- Young Critic
Jeff Nichols is becoming increasingly respected in the film world. His films are usually set in the American mid-west, and he has such deep and unique characters that tell very compelling stories that attract A-list actors. You might know him from his previous film: Mud that officially rebooted Matthew McConnaghey’s career. His most recent film: Midnight Special doesn’t disappoint with its ambitious plot and bold directing that have many comparing him to Spielberg.

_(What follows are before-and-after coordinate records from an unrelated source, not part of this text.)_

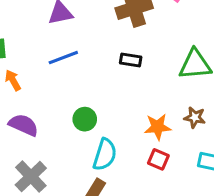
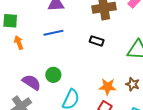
green circle: (85, 119) -> (53, 75), moved
purple semicircle: (24, 125) -> (31, 82), moved

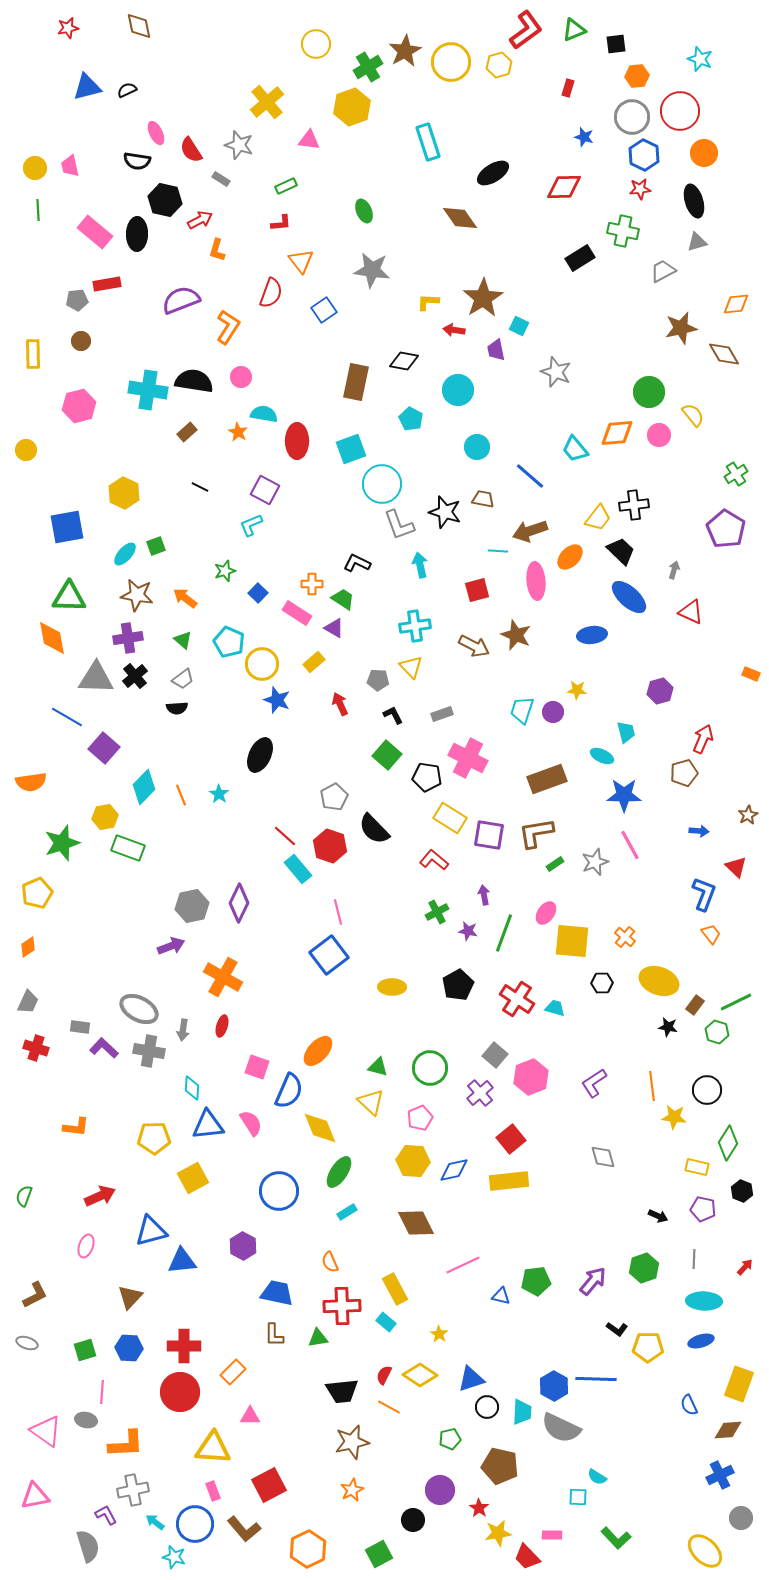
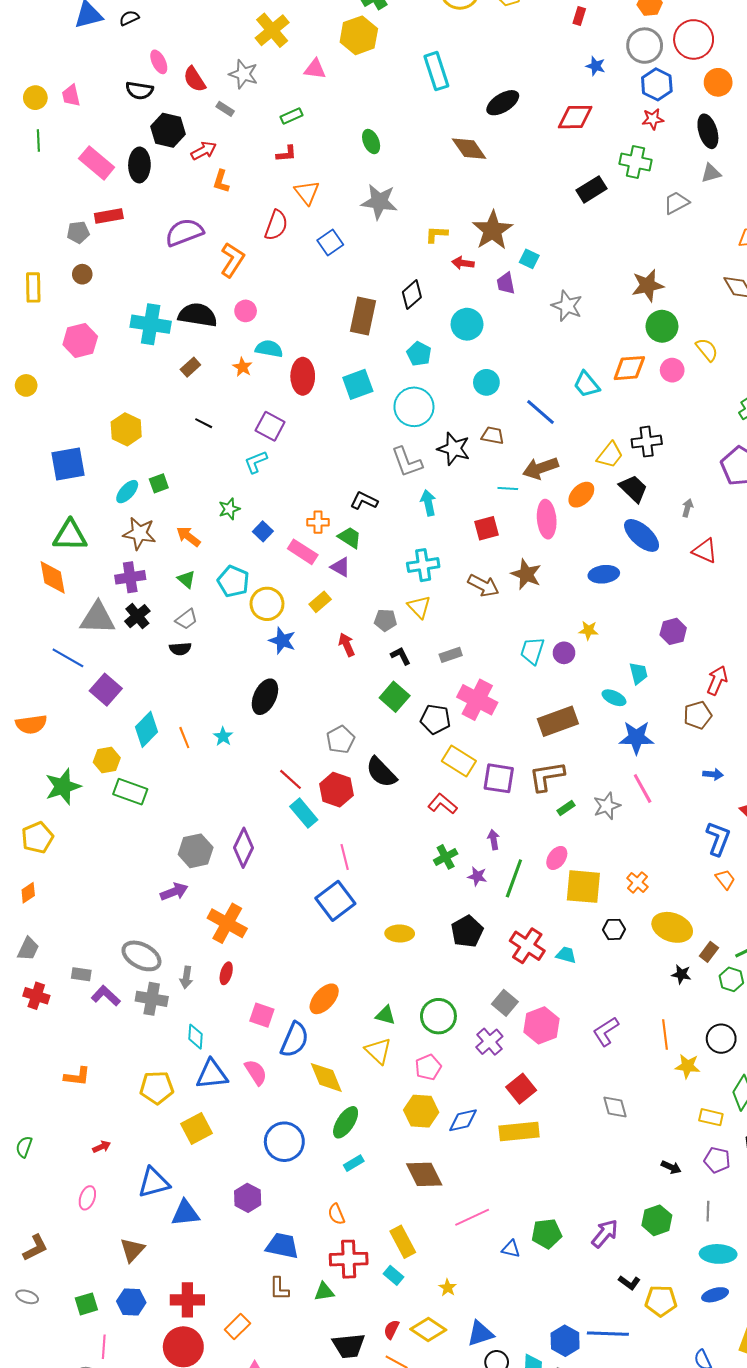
brown star: (681, 328) -> (648, 285), moved
black diamond: (404, 361) -> (412, 295), turned -52
cyan circle: (382, 484) -> (414, 407), moved
red arrow: (100, 1196) -> (102, 1147), size x0.6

Midnight Special is a story completely shrouded in mystery. Because I enjoyed how Nichols slowly fed us information, I will try and keep my exposition to a minimum. The story opens up in a motel, the news is on and it is telling the story of how a boy has been kidnapped by two men. We see that the people watching this television in this motel room are the two kidnappers named Roy (Michael Shannon) and Lucas (Joel Edgerton), the kid they have with them is Alton (Jaden Lieberher), but he doesn’t seem to be struggling at all, in fact, the boy seems to want to stay with Roy and Lucas. Investigating the kidnapping is a group of uniformed men who don’t seem to be either the police or PIs; they are looking desperately for Alton, and their leader (Sam Shepard) claims to be his father, but as we later find out, Roy is Alton’s realfather. And as the story moves along, we find out that Alton is not an ordinary kid, in fact there might be something supernatural about him. The government soon gets involved and is represented by an NSA analyst named Paul (Adam Driver). Things escalate as Roy, Lucas, and Alton are on the run from these two groups.

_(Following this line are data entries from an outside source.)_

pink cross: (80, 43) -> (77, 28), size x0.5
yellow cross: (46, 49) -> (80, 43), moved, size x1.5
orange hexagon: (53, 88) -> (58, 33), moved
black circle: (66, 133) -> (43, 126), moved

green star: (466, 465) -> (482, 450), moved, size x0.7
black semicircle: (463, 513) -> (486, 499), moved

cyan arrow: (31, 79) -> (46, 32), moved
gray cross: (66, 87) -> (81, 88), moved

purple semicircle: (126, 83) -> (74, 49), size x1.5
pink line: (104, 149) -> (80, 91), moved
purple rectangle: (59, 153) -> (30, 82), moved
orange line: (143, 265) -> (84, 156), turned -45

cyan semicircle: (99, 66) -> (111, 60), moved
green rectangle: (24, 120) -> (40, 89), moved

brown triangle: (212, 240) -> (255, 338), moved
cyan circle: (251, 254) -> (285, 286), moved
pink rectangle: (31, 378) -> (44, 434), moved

Many people will be reminded of Close Encounters of the Third Kind, in the way that Nichols holds back as much as he can until the end where he overwhelms us with a wondrous revelation. However, I have to say that as cool as the ending was, it really wasn’t as satisfactory as the film was building it up to be. It’s similar to what happened to J.J. Abrams when he also tried to emulate a bit of Spielberg in Super 8. However, I feel that judging the conclusion too heavily would be unfair because the real art is in how gritty and spooky Nichols had the rest of the movie feel. And then there are the characters, who just like in Nichols’ other films are incredibly complex and intriguing.
The cast that Nichols assembled is an impressive one that relishes the great script and directing. Michael Shannon gives a great performance as a man trying to mask his emotions, but be a comforting father at the same time. Joel Edgerton is great as a conflicted Lucas who doesn’t know where his moral loyalty lies. And then Adam Driver did a phenomenal job as well; you absolutely buy into his geeky smart analyst. The rest of the cast is rounded out with the likes of Sam Shepard and Kirsten Dunst who both hold their own very well.
In the end, Midnight Special is a gripping film that has you biting your lip as you try to figure out what is what and who is who. Despite a bit of a let down in the ending, this film is a true revelation itself.